Non-invasive methods for assessing disease progression or prognosis are promising and may reduce the need for liver biopsy. These approaches include serum biomarkers and ultrasound-based imaging techniquessuch as transient elastography.

Others Abdominal ultrasound is used to assess the liver and biliary tree, and helps to screen for HCC and to assess for small amounts of ascites where doubt exists. However, a normal ultrasound does not exclude cirrhosis.

Alpha-fetoprotein (AFP) level should also be measured at baseline, and monitored every six months, especially in people with chronic hepatitis C and those with cirrhosis, since this is a useful marker of HCC.

Goals of Therapy

All patients with compensated liver disease due to chronic hepatitis C, who have evidence of HCV replication and no contraindications to therapy, should be considered for treatment. The goal of therapy for chronic hepatitis C is eradication of the virus, which, in turn, will limit or prevent the development of complications.
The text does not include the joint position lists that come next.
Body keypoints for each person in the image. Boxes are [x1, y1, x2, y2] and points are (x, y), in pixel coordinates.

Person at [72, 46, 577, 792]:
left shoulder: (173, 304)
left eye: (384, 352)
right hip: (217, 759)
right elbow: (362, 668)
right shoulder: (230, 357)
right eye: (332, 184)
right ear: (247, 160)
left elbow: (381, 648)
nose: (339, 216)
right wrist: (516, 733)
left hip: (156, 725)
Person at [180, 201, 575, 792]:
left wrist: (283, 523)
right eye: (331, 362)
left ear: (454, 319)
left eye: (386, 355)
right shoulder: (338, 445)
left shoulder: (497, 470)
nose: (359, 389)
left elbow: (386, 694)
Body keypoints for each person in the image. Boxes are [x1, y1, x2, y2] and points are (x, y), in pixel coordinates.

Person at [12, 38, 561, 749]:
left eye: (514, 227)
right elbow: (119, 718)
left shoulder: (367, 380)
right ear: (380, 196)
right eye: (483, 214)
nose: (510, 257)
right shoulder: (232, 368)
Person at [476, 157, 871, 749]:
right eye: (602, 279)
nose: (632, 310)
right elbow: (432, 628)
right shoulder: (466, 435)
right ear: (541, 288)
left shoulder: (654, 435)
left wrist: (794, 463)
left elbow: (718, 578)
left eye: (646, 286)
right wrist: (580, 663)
The endpoint of successful therapy is a sustained virologic response (SVR), defined as undetectable HCV RNA in serum for at least 12 weeks after treatment has been stopped.
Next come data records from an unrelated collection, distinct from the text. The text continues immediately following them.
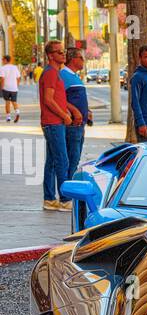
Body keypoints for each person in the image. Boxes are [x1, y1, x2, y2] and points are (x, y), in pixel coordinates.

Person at [39, 40, 80, 211]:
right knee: (62, 160)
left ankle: (49, 199)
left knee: (52, 162)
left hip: (54, 122)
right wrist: (64, 115)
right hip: (53, 123)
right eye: (59, 52)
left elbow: (57, 99)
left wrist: (69, 111)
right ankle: (64, 199)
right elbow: (48, 100)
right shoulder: (50, 73)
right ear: (50, 56)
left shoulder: (56, 73)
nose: (63, 54)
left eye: (63, 52)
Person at [60, 47, 93, 177]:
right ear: (73, 59)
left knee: (76, 158)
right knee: (72, 160)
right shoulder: (63, 75)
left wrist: (87, 112)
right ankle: (68, 189)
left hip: (80, 125)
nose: (83, 61)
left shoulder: (75, 76)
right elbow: (59, 99)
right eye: (81, 58)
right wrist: (75, 111)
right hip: (72, 125)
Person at [1, 54, 21, 122]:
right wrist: (16, 85)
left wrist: (1, 88)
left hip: (6, 88)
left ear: (6, 60)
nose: (2, 61)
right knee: (14, 101)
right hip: (14, 88)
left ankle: (8, 117)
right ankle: (17, 112)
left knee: (7, 102)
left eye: (3, 59)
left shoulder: (3, 68)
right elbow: (18, 78)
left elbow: (2, 79)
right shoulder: (15, 67)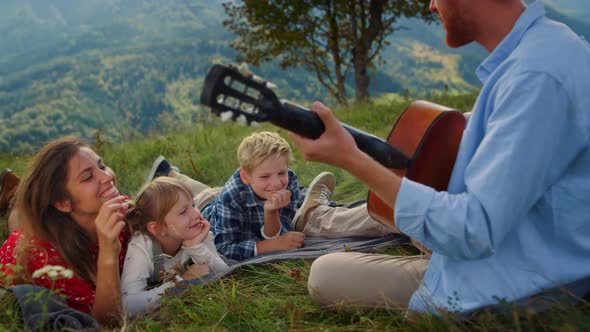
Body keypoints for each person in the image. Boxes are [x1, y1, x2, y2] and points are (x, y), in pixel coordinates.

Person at [288, 0, 590, 315]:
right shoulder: (552, 45)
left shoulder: (534, 76)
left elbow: (472, 231)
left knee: (326, 272)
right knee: (416, 197)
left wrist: (352, 160)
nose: (431, 6)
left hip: (521, 281)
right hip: (530, 243)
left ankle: (321, 221)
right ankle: (320, 219)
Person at [200, 131, 391, 261]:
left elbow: (285, 228)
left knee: (194, 186)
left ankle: (312, 200)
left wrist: (271, 213)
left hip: (242, 200)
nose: (276, 183)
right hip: (207, 204)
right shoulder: (231, 198)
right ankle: (171, 172)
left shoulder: (288, 179)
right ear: (245, 176)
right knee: (184, 193)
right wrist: (267, 246)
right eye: (266, 176)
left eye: (281, 173)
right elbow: (225, 248)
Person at [0, 136, 130, 325]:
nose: (108, 176)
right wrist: (108, 252)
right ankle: (16, 197)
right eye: (87, 177)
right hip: (24, 251)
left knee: (23, 216)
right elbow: (107, 322)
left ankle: (15, 193)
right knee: (23, 222)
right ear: (62, 202)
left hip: (58, 221)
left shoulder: (115, 209)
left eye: (102, 166)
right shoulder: (46, 261)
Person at [121, 177, 230, 316]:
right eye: (183, 212)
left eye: (193, 204)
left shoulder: (194, 231)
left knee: (212, 194)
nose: (196, 214)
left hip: (206, 205)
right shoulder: (142, 246)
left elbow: (225, 273)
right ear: (157, 228)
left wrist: (196, 247)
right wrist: (181, 281)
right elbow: (128, 305)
Short-term outcomes can be measured using the following:

  • Biochemically
  • Virologically (absence of HCV RNA from serum by a sensitive PCR-based assay)
  • Histologically (>2 point improvement in the necroinflammatory score with no worsening in the fibrosis score)


Thus, the overall goal of treatment of HCV-infected persons is to reduce all-cause mortality and liver-related health adverse consequences, including end-stage liver disease and HCC, by the achievement of virologic cure as evidenced by an SVR.

In conclusion,HCV infection, previously known as blood-borne non-A, non-B infection is a serious public health problem worldwide. Hence, it is a necessity to promote early diagnosis and timely treatment of HCV infection.